HIPAA Compliance: 5 Key Considerations for Hospitals and Other Large Providers

1. Sept. 23, 2013 compliance deadline for new requirements.
On Jan. 17, 2013, the U.S. Department of Health and Human Services released the long-awaited omnibus final rule pursuant to the Health Information Technology for Economic and Clinical Health Act and the Genetic Information Non-Discrimination Act of 2008. The Final Rule is effective as of March 26, 2013, and covered entities and business associates must comply with the applicable requirements of the Final Rule by September 23, 2013.

The key compliance tasks for covered entities related to the Final Rule are as follows:

  • Revise and redistribute Notices of Privacy Practices to patients.
  • Revise policies and procedures and train workforce on new requirements.
  • Update breach definition and breach assessment tools to comport with the new "objective" breach standard (as discussed below).
  • Evaluate all business associate relationships to ensure business associate agreements are in place as required under the expanded definition of business associate.
  • Revise existing business associate agreements by September 23, 2014.

2. HITECH mandated audits have commenced
The HITECH Act requires HHS to perform periodic audits to ensure covered entities and business associates are complying with the HIPAA Privacy and Security Rules and Breach Notification standards.
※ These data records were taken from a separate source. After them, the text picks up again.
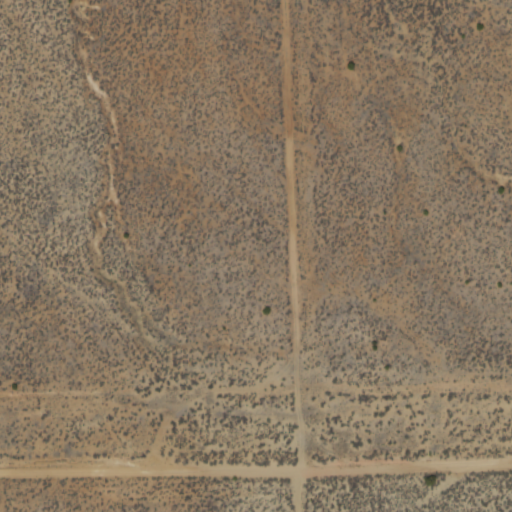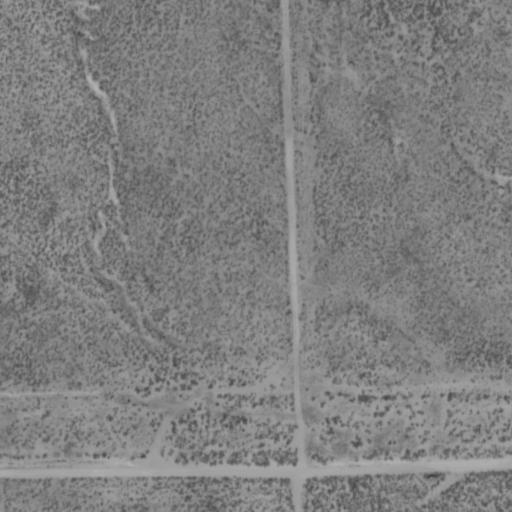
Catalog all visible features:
road: (256, 471)
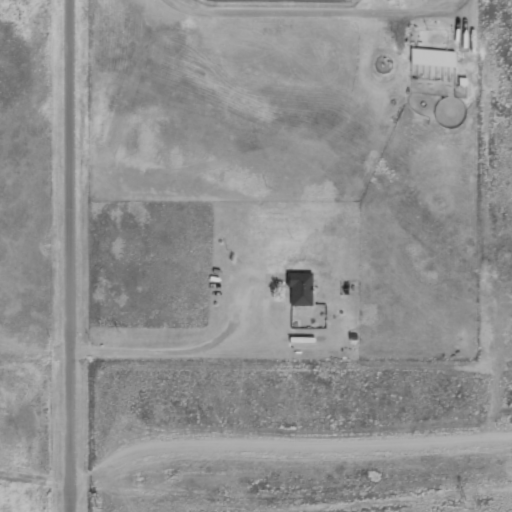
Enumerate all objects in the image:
road: (70, 256)
building: (300, 288)
power tower: (95, 504)
power tower: (464, 506)
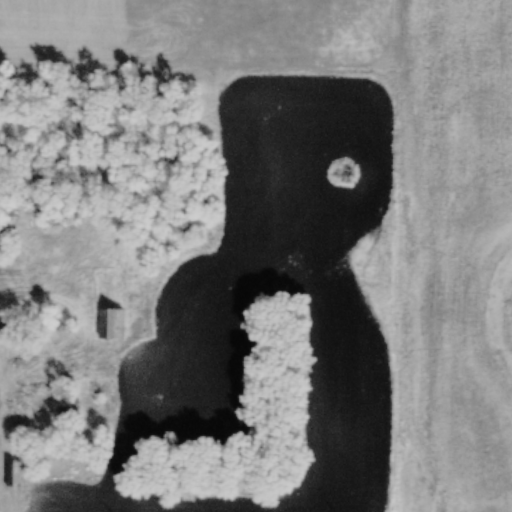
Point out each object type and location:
building: (111, 323)
building: (67, 420)
building: (30, 459)
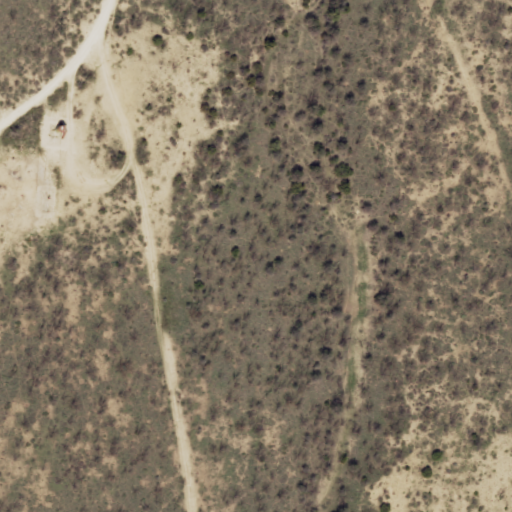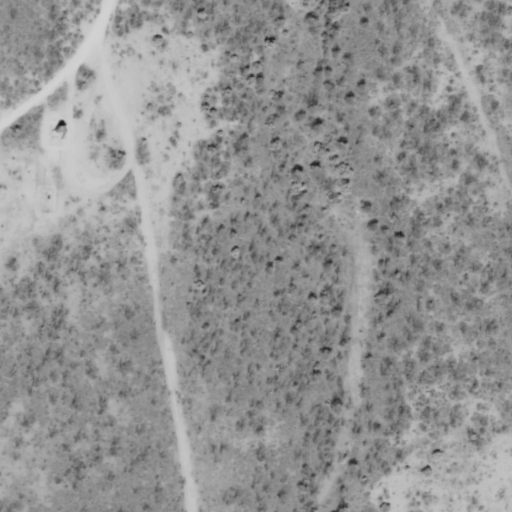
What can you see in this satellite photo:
road: (100, 89)
road: (179, 277)
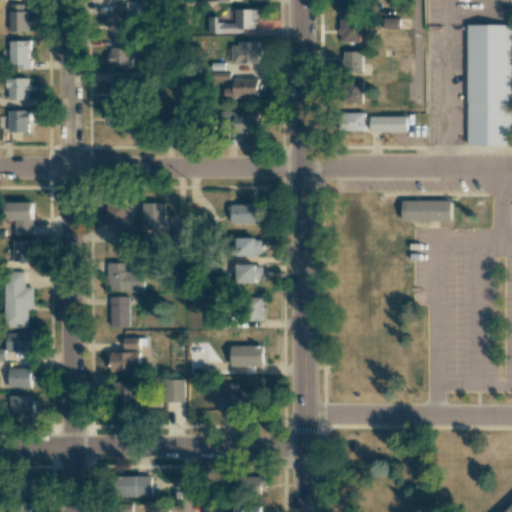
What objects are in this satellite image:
building: (347, 4)
building: (19, 18)
building: (119, 18)
building: (234, 22)
building: (390, 23)
building: (349, 30)
road: (445, 42)
building: (245, 52)
building: (120, 53)
building: (20, 54)
building: (352, 61)
parking lot: (450, 62)
building: (488, 85)
building: (488, 85)
road: (300, 86)
building: (245, 87)
building: (19, 88)
building: (392, 90)
building: (353, 92)
building: (118, 93)
building: (117, 118)
building: (20, 120)
building: (353, 121)
building: (246, 123)
building: (371, 123)
building: (387, 124)
road: (150, 171)
road: (406, 173)
road: (498, 208)
building: (425, 210)
building: (425, 211)
building: (244, 213)
building: (21, 216)
building: (154, 216)
building: (117, 218)
road: (472, 242)
building: (248, 246)
building: (22, 250)
road: (73, 255)
building: (250, 273)
building: (125, 278)
building: (17, 299)
parking lot: (465, 307)
building: (254, 308)
building: (119, 311)
road: (475, 314)
road: (432, 330)
building: (19, 342)
building: (132, 342)
road: (302, 342)
building: (247, 355)
building: (123, 361)
building: (20, 377)
road: (471, 385)
building: (173, 390)
building: (126, 392)
building: (236, 398)
building: (21, 405)
road: (407, 420)
road: (151, 447)
road: (186, 480)
building: (250, 483)
building: (135, 486)
building: (20, 508)
building: (212, 508)
building: (248, 508)
building: (160, 510)
building: (509, 510)
building: (510, 510)
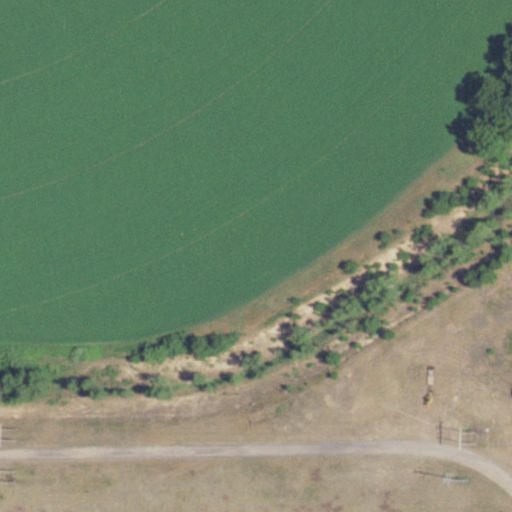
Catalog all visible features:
power tower: (17, 431)
power tower: (476, 432)
power tower: (17, 474)
power tower: (476, 477)
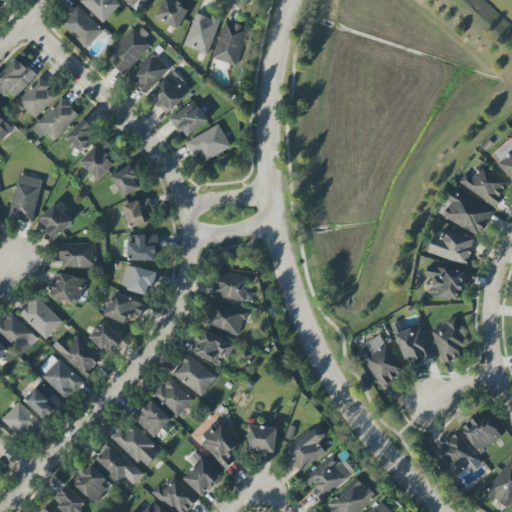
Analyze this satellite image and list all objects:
building: (1, 1)
building: (131, 2)
building: (101, 8)
building: (172, 13)
road: (24, 25)
building: (82, 27)
building: (202, 33)
building: (230, 44)
building: (129, 50)
building: (149, 72)
building: (15, 79)
building: (170, 93)
building: (37, 98)
road: (250, 100)
building: (189, 119)
building: (56, 120)
building: (4, 128)
building: (82, 135)
building: (209, 144)
building: (504, 157)
building: (99, 160)
building: (126, 182)
building: (485, 185)
building: (25, 199)
road: (227, 200)
building: (138, 213)
building: (467, 214)
building: (0, 219)
building: (55, 222)
road: (231, 231)
building: (452, 247)
building: (142, 248)
building: (78, 256)
road: (187, 271)
building: (138, 280)
road: (285, 281)
building: (445, 282)
road: (308, 286)
building: (230, 287)
building: (68, 288)
building: (124, 308)
building: (41, 318)
building: (225, 319)
road: (490, 323)
building: (16, 334)
building: (107, 337)
building: (450, 342)
building: (414, 344)
building: (213, 348)
building: (3, 351)
building: (78, 355)
building: (381, 362)
road: (15, 366)
building: (194, 375)
building: (61, 377)
road: (462, 388)
building: (172, 398)
building: (42, 401)
building: (152, 419)
road: (412, 419)
building: (22, 421)
building: (481, 433)
building: (262, 439)
building: (136, 445)
building: (220, 446)
building: (306, 448)
building: (457, 455)
building: (117, 465)
building: (201, 475)
building: (329, 475)
building: (93, 483)
building: (502, 488)
building: (175, 496)
road: (245, 496)
road: (274, 496)
building: (352, 498)
building: (69, 500)
building: (153, 508)
building: (380, 508)
building: (49, 510)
The Office for Civil Rights implemented a pilot program whereby KPMG LLP, a public accounting firm, developed an audit protocol and conducted 115 audits of covered entities from November 2011 through December 2012. The audit protocol is posted on the OCR website and provides a useful tool for providers to ensure they comply with the Privacy and Security Rules and Breach Notification standards.

3. Larger providers are facing maximum penalties for violations
While almost two years have passed since the monumental settlement between Massachusetts General Hospital and HHS requiring MGH to pay $1 million, the MGH settlement was only the beginning of a trend of imposing substantial penalties on larger covered entities for HIPAA violations.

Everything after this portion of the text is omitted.